■ **The data**

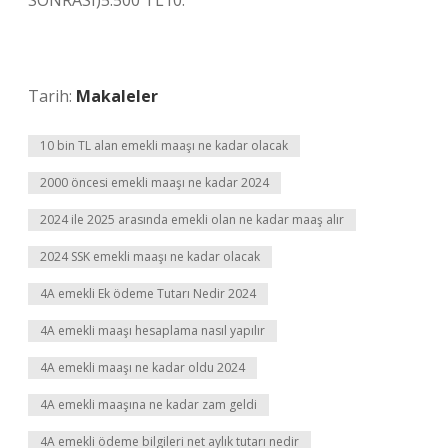
SONRASI)5.500 TL10.
Tarih:
Makaleler
10 bin TL alan emekli maaşı ne kadar olacak
2000 öncesi emekli maaşı ne kadar 2024
2024 ile 2025 arasında emekli olan ne kadar maaş alır
2024 SSK emekli maaşı ne kadar olacak
4A emekli Ek ödeme Tutarı Nedir 2024
4A emekli maaşı hesaplama nasıl yapılır
4A emekli maaşı ne kadar oldu 2024
4A emekli maaşına ne kadar zam geldi
4A emekli ödeme bilgileri net aylık tutarı nedir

■ **What you need to do**
Using the entries above, return each line in which the word "ödeme" occurs.

■ **Solution for this exercise**
4A emekli Ek ödeme Tutarı Nedir 2024
4A emekli ödeme bilgileri net aylık tutarı nedir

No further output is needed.